How many of you know people who do everything their doctor tells them to, no questions asked, just because “they’re the doctor”? Even in less extreme situations, most interactions in healthcare settings have a flavor of that dynamic where the provider or counselor is the expert and the patient or client is a recipient of their knowledge and instruction.
Motivational Interviewing is effective because it does NOT have that dynamic. In MI, the client is the expert because only they know their life, their behavior, and their motivation for change. But often clients aren’t used to being treated this way, and enter their sessions ready to be told what to do.
But what happens when the counselor DOES have information that he or she feels would be helpful to the client? Information about medication adherence, or ideas about things other clients have tried that might work for this client? There is definitely a place for that sort of information exchange, but MI has a specific technique that helps counselors share this information without turning into the expert, and the client into a passive participant. The technique is called Elicit-Provide-Elicit.
First, the counselor elicits from the client what s/he already knows. This helps identify gaps or errors in the client’s current knowledge but also helps avoid that awful scenario of telling the client something s/he already knows—THAT breaks rapport!
Then, after asking permission, if the client is interested, the counselor provides the information that might be helpful to the client.

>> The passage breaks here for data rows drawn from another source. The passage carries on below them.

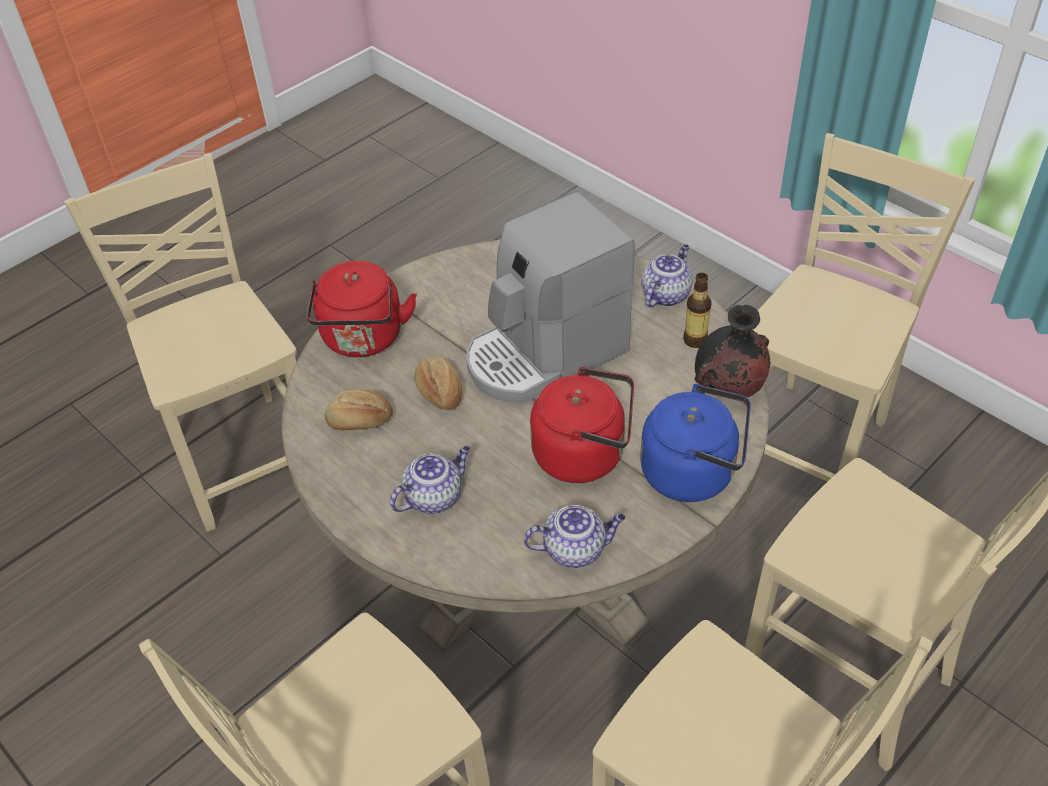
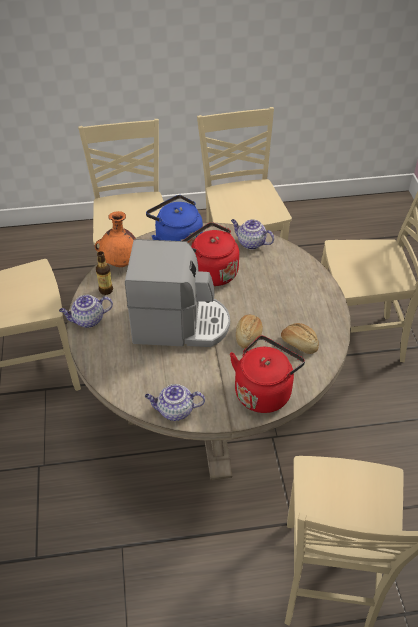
camera: 145 degrees left, 0 degrees up
(434, 496) = (290, 290): teapot -> teapot (174, 411)
(728, 388) = (121, 263): black vase -> orange vase

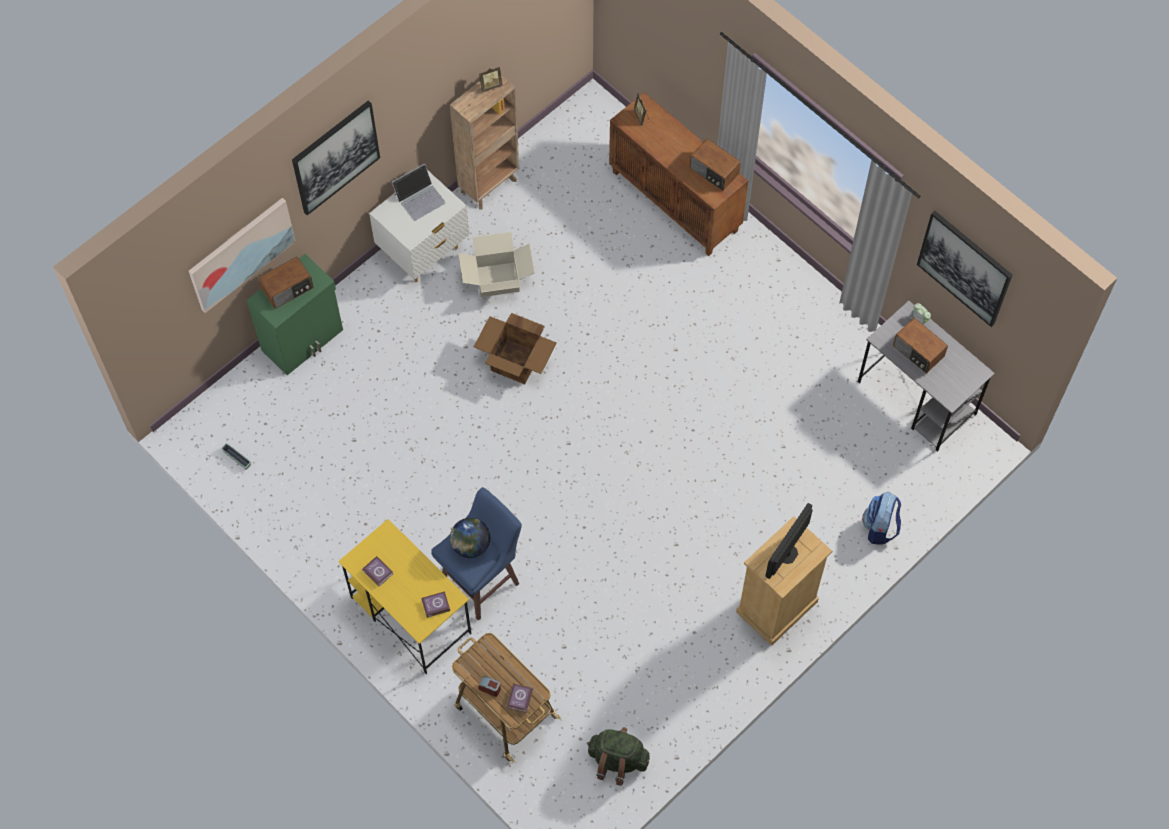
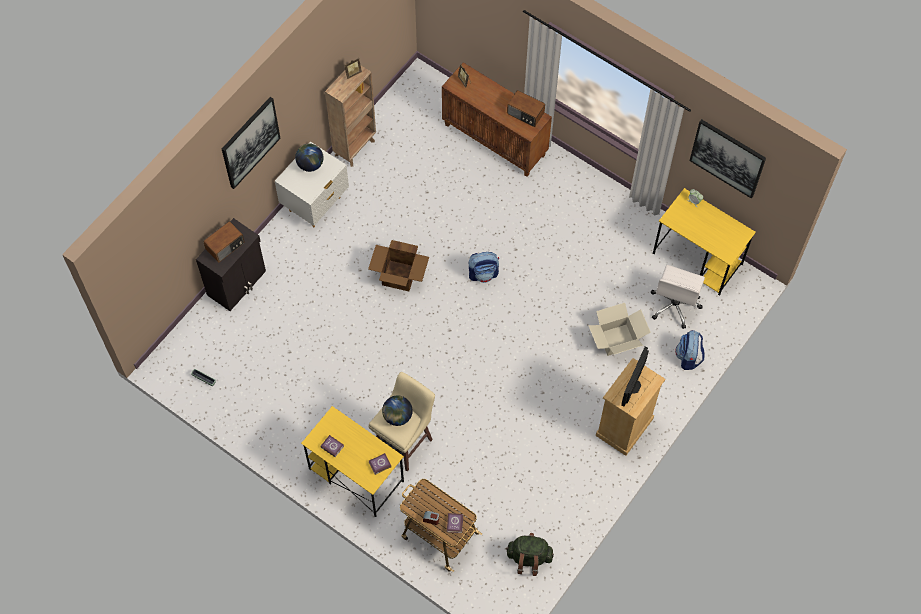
camera: 10 degrees left, 0 degrees up
(241, 253) = (190, 224): picture -> none
(303, 340) = (237, 283): green cabinet -> black cabinet
(419, 198) = (310, 164): laptop -> globe
(482, 582) = (404, 442): blue stool -> beige stool
(497, 280) = (374, 217): cardboard box -> cardboard box (617, 340)
(627, 376) = (483, 274): none -> backpack
(874, 456) = (674, 305): none -> white office chair
(917, 398) = (698, 259): grey desk -> yellow desk
(918, 352) = (697, 224): radio -> none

And finally, after providing the information, the counselor elicits the client’s reaction to the information. Maybe this is something that the client has tried before. Or maybe the client totally didn’t understand what was said, or maybe there is a major barrier to trying the idea you mentioned.
In simple form:
• “Elicit”: Find out what the client already knows
• “Provide”: Provide additional information as appropriate
• “Elicit”: Ask the client for their reaction
Again, times when this technique may be particularly useful is when:
• You think the client is misinformed
• You think the client lacks information
• You’re thinking of an idea that might be useful to the client
• The client is asking for information
An example of how this information exchange may flow is below:
• Client: I have to take medication every day now…it’s a lot to figure out.
• Counselor: What have you tried before or what do think might work for you? [ELICIT]
• Client: Maybe taking the medicine with a meal
• Counselor: Okay, so maybe taking the medicine with a meal…and I work with a lot of people here in the clinic, would you mind if I shared with you some of their strategies?
• Client: Sure, I am open to hearing any ideas.
• Counselor: What I have heard works for other clients is taking medications: first thing in the morning, before bed, before brushing your teeth, at meal time, using a pill box, using an alarm on a watch, or just anything related to your daily routine. [PROVIDE]
• Counselor: Do you think any of those ideas that worked for other people may work for you? [ELICIT]
• Client: I really think setting an alarm on my watch will work since I always wear my watch….
Using these steps helps make sure that sharing information doesn’t become an irrelevant lecture—it maintains the involvement and rapport with the client while uncovering useful information.